Estratto del documento:
-=-=-=-=-
Telegiornaliste anno XIII N. 15 (525) del 3 maggio 2017
Sara
Jane Ceccarelli, la mia vita in musica
di
Alessandra Paparelli
Incontriamo l’artista
Sara Jane Ceccarelli, pianista, cantante jazz,
concertista, interprete: cantante in 10 lingue diverse e di
vari generi musicali.
Come ti sei avvicinata alla musica? A che età?
«Sono figlia di un musicista, e la considero una grande
fortuna: a 3 anni mio padre ha deciso di farmi studiare
pianoforte con un’insegnante giapponese, e credo che questo
abbia fortemente influito sul mio modo di vivere la musica:
inchini, respiri, piccoli gesti “sacri” prima di iniziare a
suonare; dopo 10 anni di studio con lei, insieme a mio
fratello, una breve pausa e ho iniziato poi a cantare,
all’inizio per gioco: cantavo un brano ai concerti di mio
padre, o ai saggi della scuola. E poi a 19 anni è iniziato il
duo con mio fratello».
Come nasce la tua passione?
-=-=-=-=-
Consegna:
Nell'intervista, quali qualifiche di Sara Jane Ceccarelli compaiono prima dei due punti nella frase che comincia con «Incontriamo l'artista»? Elencale tutte. Per questo esercizio i dati non sono necessari.

Contenuto dei dati:
-=-=-=-=-
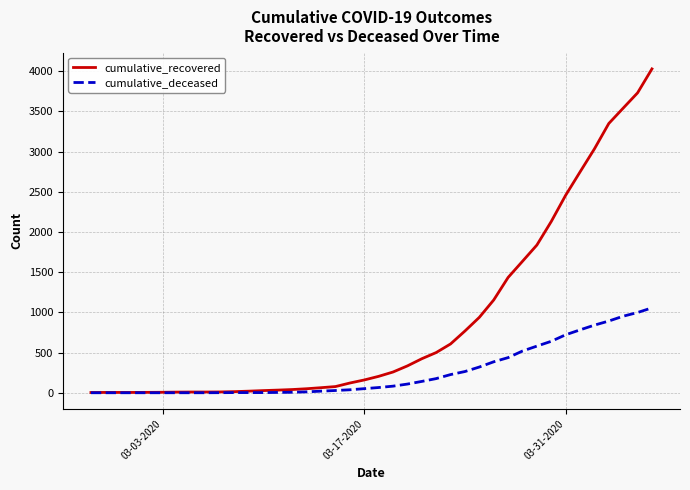

Rank the series by their average value, from lowest to highest.

cumulative_deceased, cumulative_recovered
-=-=-=-=-
Risposta:
Pianista, cantante jazz, concertista, interprete.